A speech in the B.C. Legislature on Monday, Oct. 4, 2021 by Peter Milobar, MLA for Kamloops-North Thompson.
P. Milobar: I rise today to acknowledge the recent Orange Shirt Day held on the inaugural National Day for Truth and Reconciliation on September 30, but more broadly to speak about reconciliation with Indigenous peoples and the individual and collective efforts we must make to achieve it.
Last Thursday many of us in this chamber and many more across British Columbia attended local events to mark the National Day for Truth and Reconciliation. We wore orange shirts as a visible symbol of our commitment to reconciliation.
Orange Shirt Day started in the Cariboo region and is a legacy of the St. Joseph Mission Residential School commemoration project and reunion events that took place in Williams Lake in 2013. Former student Phyllis Webstad shared a story of how she had excitedly picked out her new orange shirt to wear to her new school, not knowing it would be taken from her amongst the other injustices she experienced there.
But beyond wearing a shirt or attending an observance, what else can we do to advance the process of reconciliation in our communities? We must listen to the voices of Indigenous people, who have too often been silenced by institutions and individuals.
As I listened to the various Indigenous leaderships speak in Kamloops on Thursday, it struck me that…. As speaker after speaker spoke about how there must be truth before true reconciliation, it occurred to me that Indigenous voices across this country had been speaking the truth for generations.
What had been lacking is a believing of the truth.
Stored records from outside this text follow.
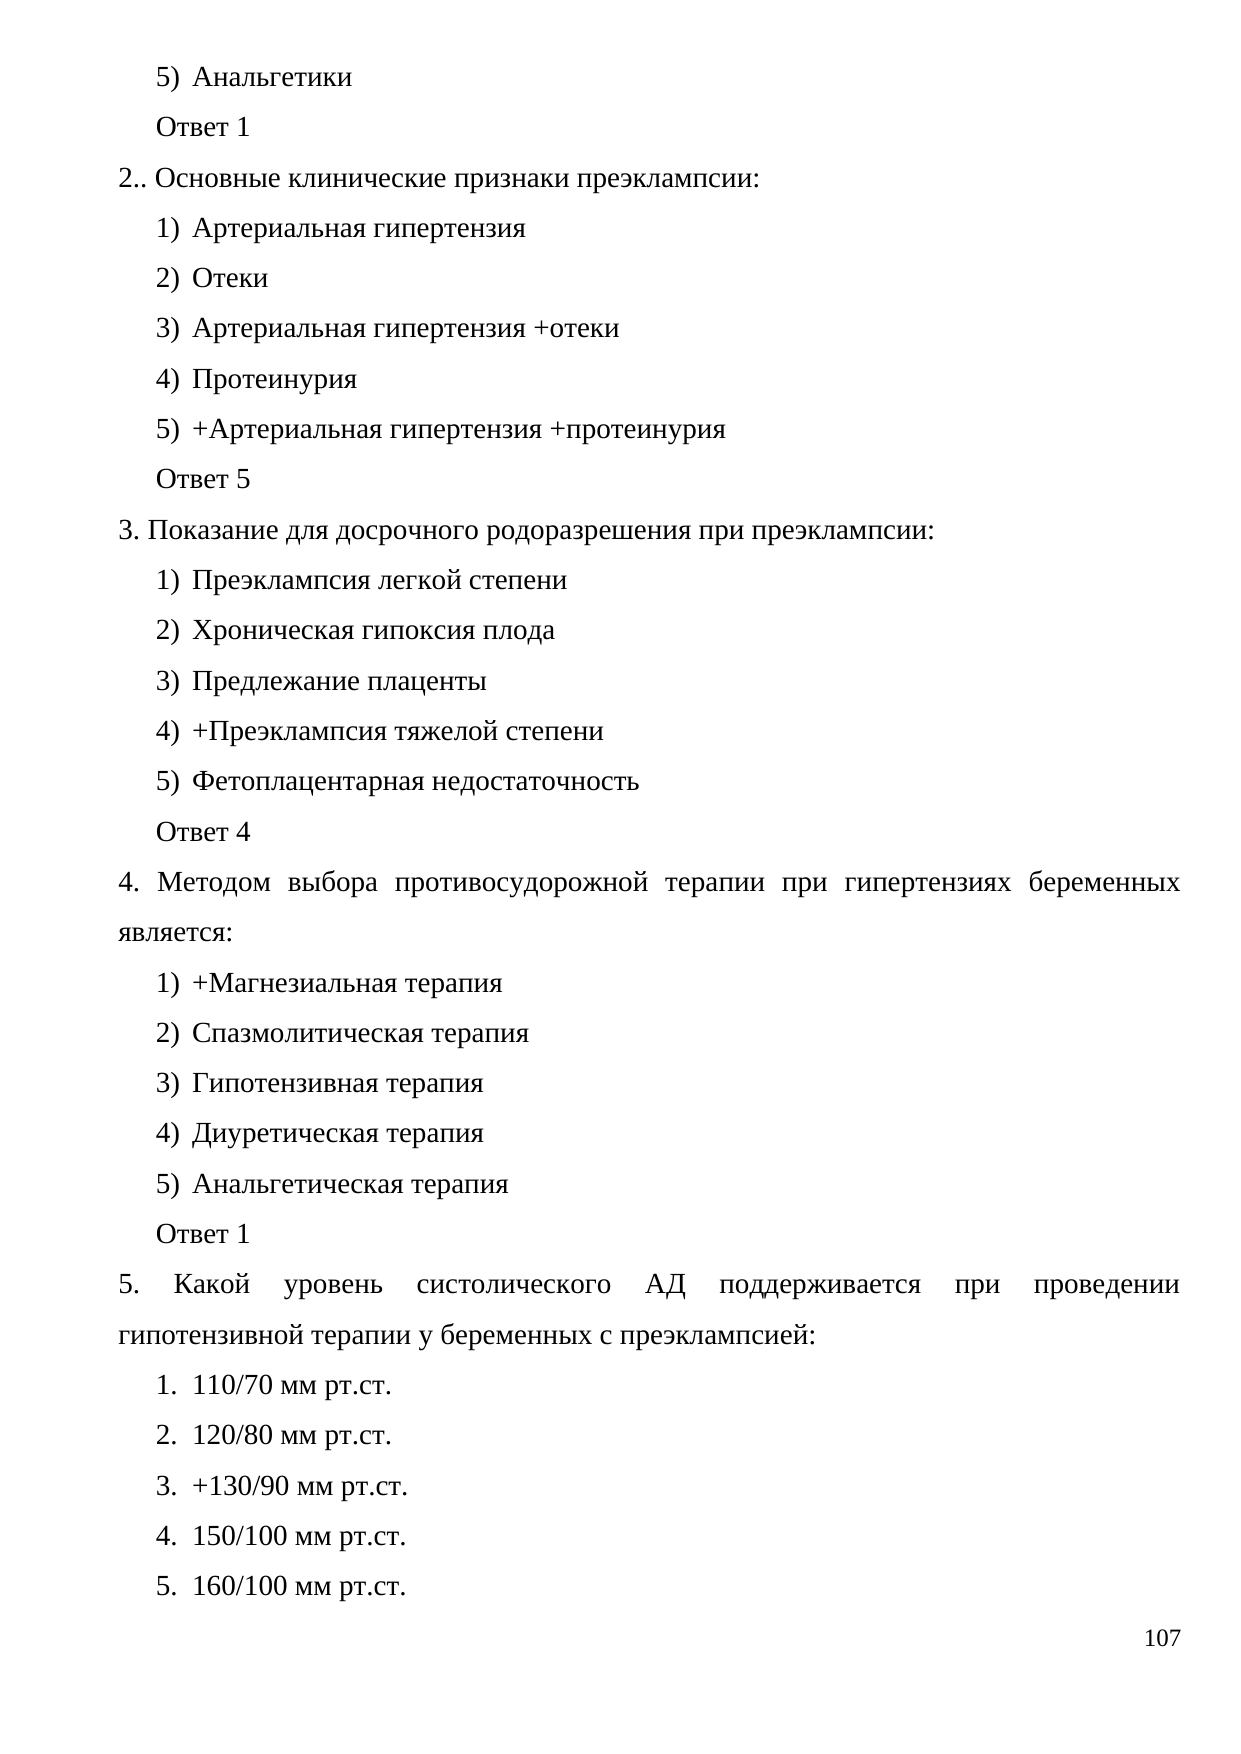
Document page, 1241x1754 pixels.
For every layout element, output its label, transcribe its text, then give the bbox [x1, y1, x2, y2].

text 3) Артериальная гипертензия +отеки [156, 311, 1181, 344]
text 5. Какой уровень систолического АД поддерживается при проведении гипотензивной терапии у беременных с преэклампсией: [118, 1267, 1181, 1350]
text 1. 110/70 мм рт.ст. [156, 1367, 1181, 1401]
text 4) Протеинурия [156, 361, 1181, 394]
text 2) Спазмолитическая терапия [156, 1015, 1181, 1048]
text 2) Хроническая гипоксия плода [156, 612, 1181, 646]
text 2. 120/80 мм рт.ст. [156, 1417, 1181, 1451]
text 4) Диуретическая терапия [156, 1116, 1181, 1149]
text 4) +Преэклампсия тяжелой степени [156, 713, 1181, 747]
text 4. Методом выбора противосудорожной терапии при гипертензиях беременных является: [118, 864, 1181, 948]
text Ответ 1 [156, 109, 1181, 143]
text Ответ 1 [156, 1216, 1181, 1250]
text 1) Преэклампсия легкой степени [156, 562, 1181, 596]
text 2) Отеки [156, 260, 1181, 294]
text 3. Показание для досрочного родоразрешения при преэклампсии: [118, 512, 1181, 545]
text 5) Фетоплацентарная недостаточность [156, 763, 1181, 797]
text 2.. Основные клинические признаки преэклампсии: [118, 160, 1181, 193]
text 5. 160/100 мм рт.ст. [156, 1568, 1181, 1602]
text 5) Анальгетики [156, 59, 1181, 93]
text 5) +Артериальная гипертензия +протеинурия [156, 411, 1181, 445]
text 4. 150/100 мм рт.ст. [156, 1518, 1181, 1552]
text 5) Анальгетическая терапия [156, 1166, 1181, 1199]
text 3) Гипотензивная терапия [156, 1065, 1181, 1099]
text Ответ 4 [156, 814, 1181, 847]
text 3) Предлежание плаценты [156, 663, 1181, 696]
text 1) Артериальная гипертензия [156, 210, 1181, 243]
text 3. +130/90 мм рт.ст. [156, 1468, 1181, 1501]
text Ответ 5 [156, 462, 1181, 495]
text 1) +Магнезиальная терапия [156, 965, 1181, 998]
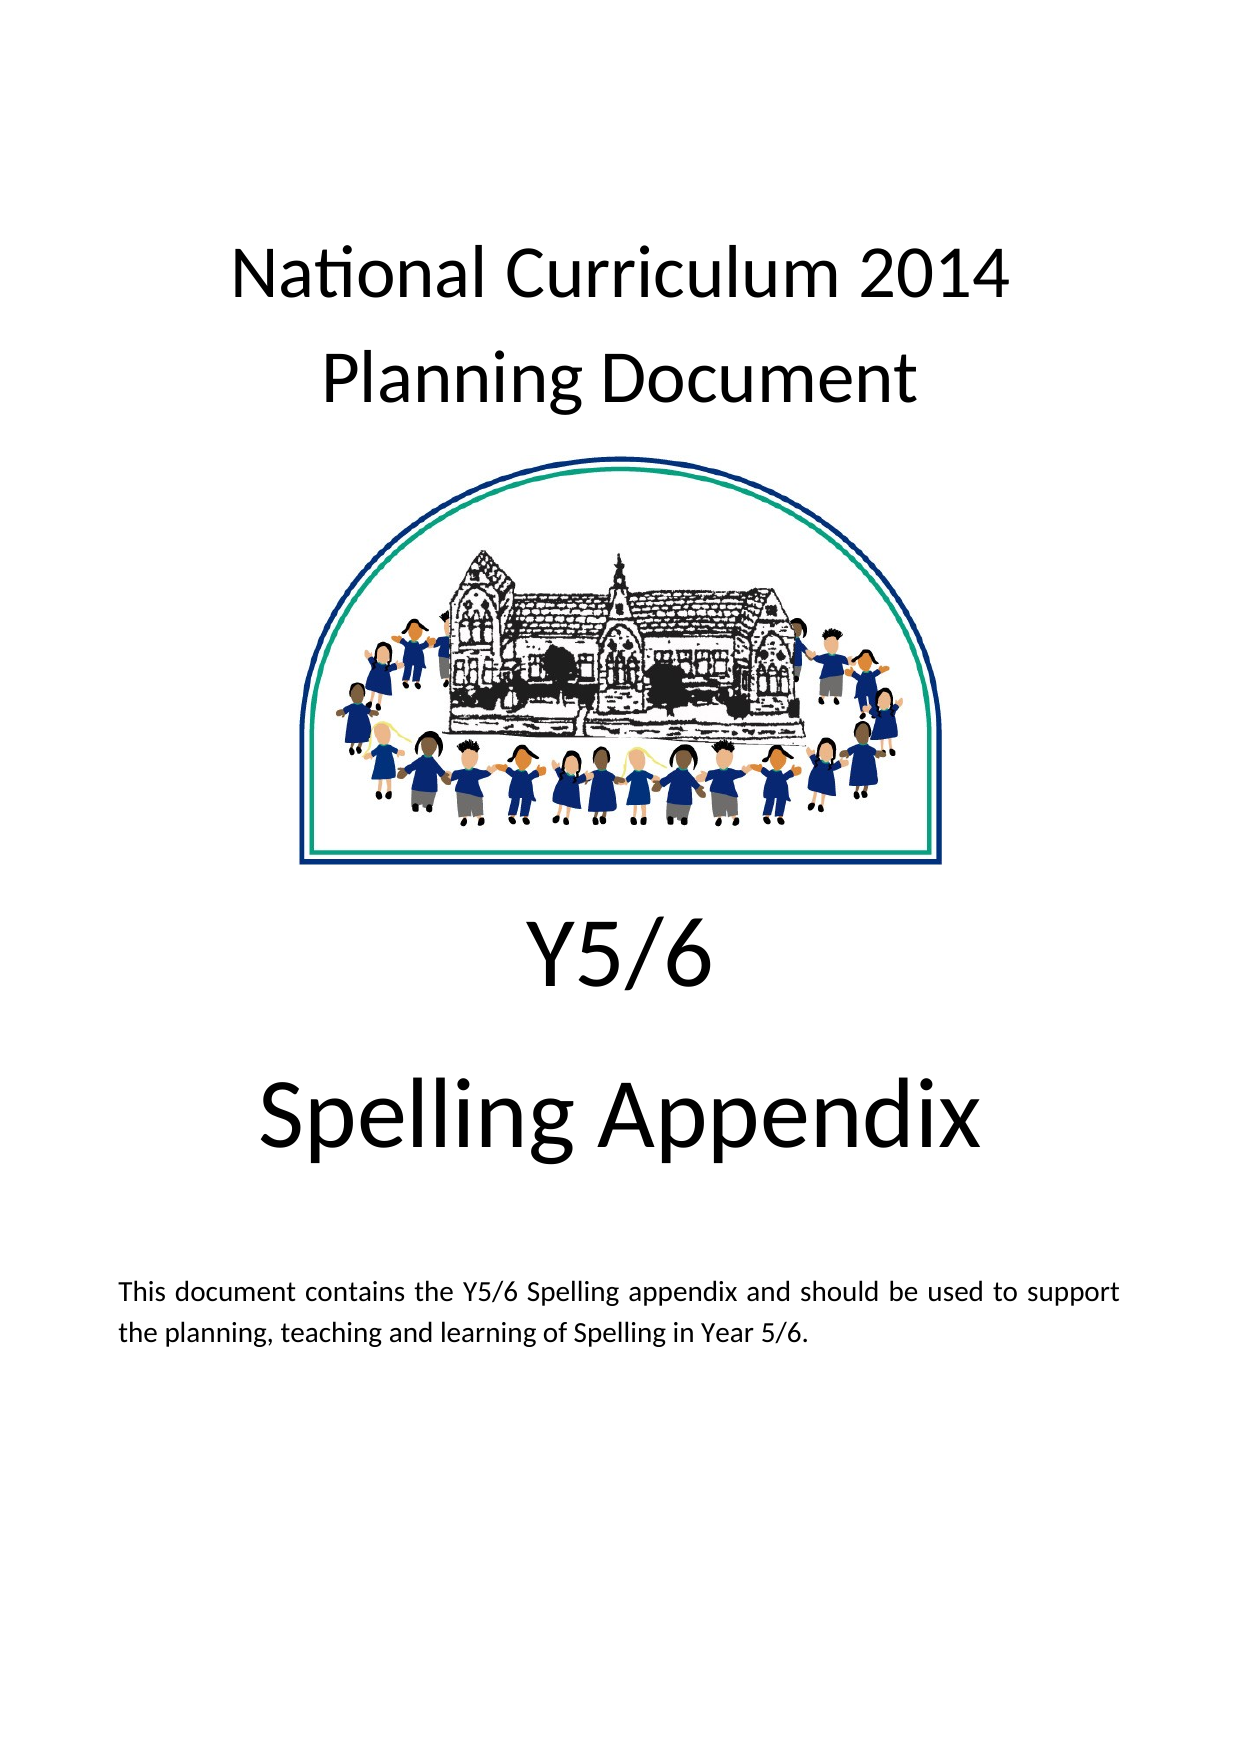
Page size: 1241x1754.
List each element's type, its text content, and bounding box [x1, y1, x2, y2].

text National Curriculum 2014 Planning Document [118, 224, 1122, 421]
text Spelling Appendix [118, 1051, 1122, 1173]
text Y5/6 [118, 889, 1122, 1012]
picture [297, 455, 943, 865]
text This document contains the Y5/6 Spelling appendix and should be used to support the planning, teaching and learning of Spelling in Year 5/6. [118, 1273, 1122, 1350]
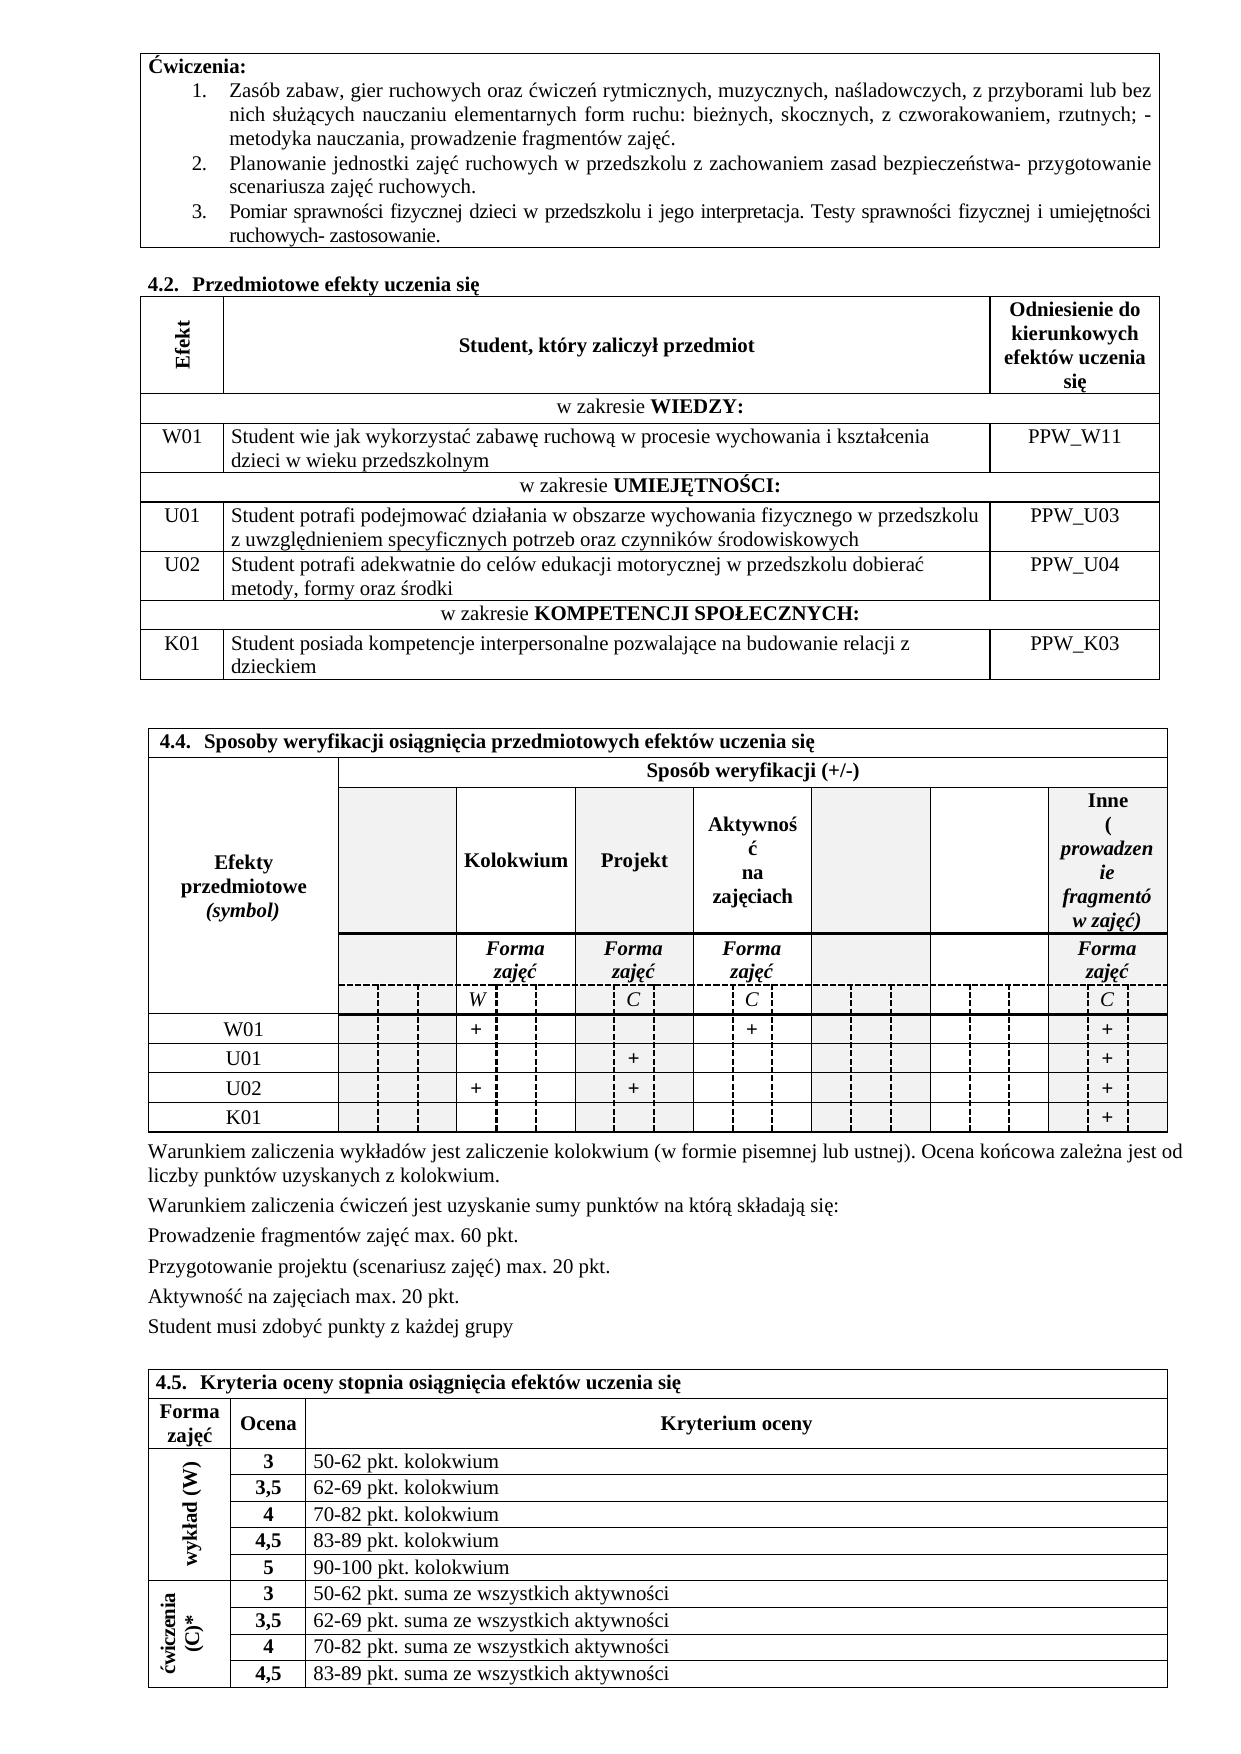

For us to actually truly embrace reconciliation in a meaningful way with those Indigenous communities and Indigenous leaders, we must be willing to finally, with open arms, believe what we had been hearing all this time.
It took the tragic events and discovery of 215 unmarked graves in Kamloops to shine a national spotlight on that and make us collectively, as a society, take a look and start to truly listen and, more importantly, believe what we’d been hearing all these decades.
As a father of three Indigenous children myself, it was moving for me to sit there and think that the last school shut down in 1996. Two of my children would have been born while these schools were still open — or the last school, anyways. I can’t fathom what it would have been like to have a knock on the door, and your own kid is gone.
So for us to truly engage with reconciliation, we have to believe what we have been hearing.
We have to believe the intergenerational trauma is real. Just think for a moment what it must have been like for parents who had to attend those schools themselves to knowingly send their children and know what they were sending their children to. To think that that did not cause real and irreparable generational trauma is simply unfathomable.
To me, it’s important that we combat stereotypes. It’s important that we listen. It’s important the truth be told. But it is very important that the truth is believed, and that is a path forward that we can see for true reconciliation. The strength of the Tk’emlúps te Secwépemc and Kúkpi7 Chief Roseanne Casimir and, in fact, the whole Secwépemc’ulucw residents has been phenomenal through this. They’re not the only ones though.
We’re seeing it from community by community by community. The number of schools in B.C. was incredible when you start to look at the overall national picture. To see that type of leadership step forward, to see those communities step forward, to see those communities still with open arms accept people into their community to try to have those conversations, it’s incumbent on not just everyone in this chamber, but, in fact, everyone in British Columbia to actually truly start to meaningfully engage in reconciliation efforts.
The leadership of First Nations communities, the overall population of Indigenous communities had been there for quite some time, wanting to engage, wanting to move forward in a meaningful way and wanting to do things in a good way with everyone in British Columbia. As First Nations leadership says regularly, they’re not going anywhere. We’re not going anywhere. We need to find that path forward.
We need to find that way to make sure that their voices are believed. Because as I say, there truly can’t be reconciliation without the truth. But the truth has been out there for quite some time. As Kamloops continues to be the focal point at this juncture, we know, sadly, other communities will start to advance as well with their discoveries.
People are listening. Now is the time more than ever for us to take a meaningful action in this chamber to make sure that the words in the UNDRIP document that we all unanimously passed in that legislation are meaningfully actioned and to make sure that as we move forward, reconciliation is not just a buzzword, as again many leaders on that stage said on Thursday, the time for empty words and empty promises is long over.
The time for meaningful action and meaningful reconciliation is now. I know all of the members in this House feel that way. Now we collectively have to make sure our actions demonstrate that commitment to those words.